Change in levels of physical activity after diagnosis of type 2 diabetes: An observational analysis from the NAVIGATOR study
Preiss D., Haffner SM., Thomas LE., Sun JL., Sattar N., Yates T., J Davies M., Mcmurray JJ., Holman RR., Califf RM., Kraus WE.
© 2014 John Wiley & Sons Ltd. Increased physical activity is known to be beneficial in people with type 2 diabetes mellitus (T2DM), but it is not known whether individuals change their activity levels after T2DM diagnosis. The present Nateglinide and Valsartan in Impaired Glucose Tolerance Outcomes Research (NAVIGATOR) trial, conducted in participants with impaired glucose tolerance at high cardiovascular risk, assessed ambulatory activity annually using research-grade pedometers. Oral glucose tolerance tests were performed annually and repeated to confirm T2DM diagnosis. This observational analysis used general linear models to compare step counts before and after T2DM diagnosis in the 2816 participants with the requisite data.
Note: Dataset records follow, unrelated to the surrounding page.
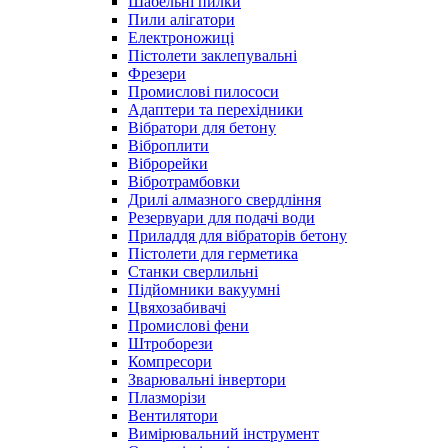
Шабельні пилки
Пили алігатори
Електроножиці
Пістолети заклепувальні
Фрезери
Промислові пилососи
Адаптери та перехідники
Вібратори для бетону
Віброплити
Віброрейки
Вібротрамбовки
Дрилі алмазного свердління
Резервуари для подачі води
Приладдя для вібраторів бетону
Пістолети для герметика
Станки сверлильні
Підйомники вакуумні
Цвяхозабивачі
Промислові фени
Штроборези
Компресори
Зварювальні інвертори
Плазморізи
Вентилятори
Вимірювальний інструмент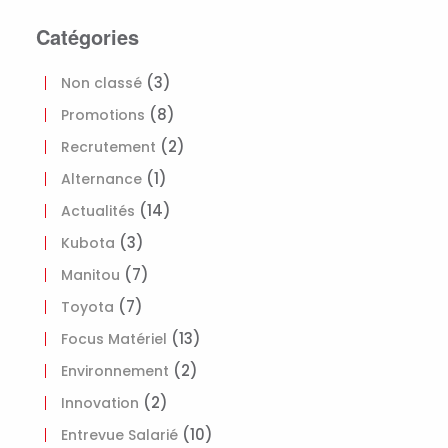
Catégories
(3)
Non classé
(8)
Promotions
(2)
Recrutement
(1)
Alternance
(14)
Actualités
(3)
Kubota
(7)
Manitou
(7)
Toyota
(13)
Focus Matériel
(2)
Environnement
(2)
Innovation
(10)
Entrevue Salarié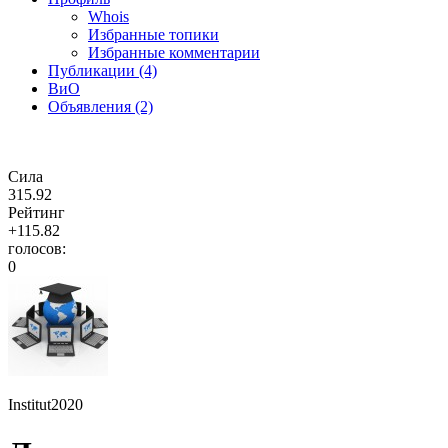
Whois
Избранные топики
Избранные комментарии
Публикации (4)
ВиО
Объявления (2)
Сила
315.92
Рейтинг
+115.82
голосов:
0
Institut2020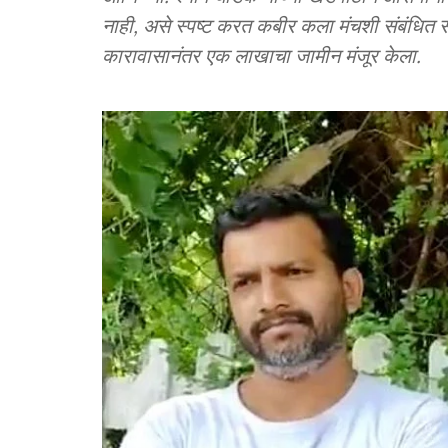
नाही, असे स्पष्ट करत कबीर कला मंचशी संबंधित सा
कारावासानंतर एक लाखाचा जामीन मंजूर केला.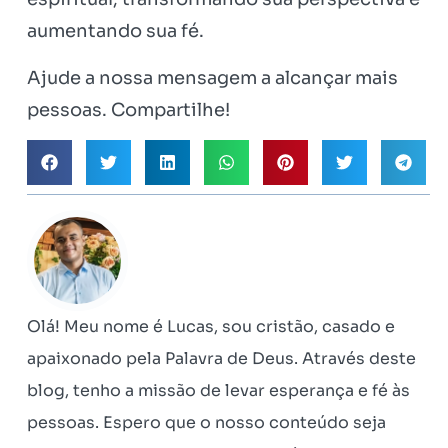
aumentando sua fé.
Ajude a nossa mensagem a alcançar mais
pessoas. Compartilhe!
Olá! Meu nome é Lucas, sou cristão, casado e
apaixonado pela Palavra de Deus. Através deste
blog, tenho a missão de levar esperança e fé às
pessoas. Espero que o nosso conteúdo seja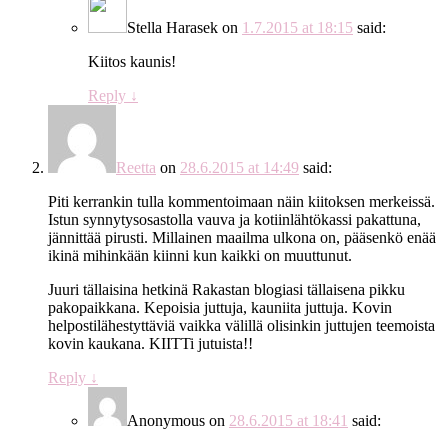
Stella Harasek
on
1.7.2015 at 18:15
said:
Kiitos kaunis!
Reply
↓
Reetta
on
28.6.2015 at 14:49
said:
Piti kerrankin tulla kommentoimaan näin kiitoksen merkeissä.
Istun synnytysosastolla vauva ja kotiinlähtökassi pakattuna,
jännittää pirusti. Millainen maailma ulkona on, pääsenkö enää
ikinä mihinkään kiinni kun kaikki on muuttunut.
Juuri tällaisina hetkinä Rakastan blogiasi tällaisena pikku
pakopaikkana. Kepoisia juttuja, kauniita juttuja. Kovin
helpostilähestyttäviä vaikka välillä olisinkin juttujen teemoista
kovin kaukana. KIITTi jutuista!!
Reply
↓
Anonymous
on
28.6.2015 at 18:41
said:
Participants were relatively inactive at baseline, taking a median (interquartile range) of 5488 (3258-8361) steps/day, which decreased after T2DM diagnosis by a mean (s.e.) of 258 (64) steps/day (p < 0.0001); however, after adjusting for background trend for activity, step count after T2DM diagnosis was unchanged [mean (s.e.) of 103 (87) fewer steps/day; p = 0.23]. Awareness of T2DM diagnosis had no impact on the trajectory of activity established before the diagnosis.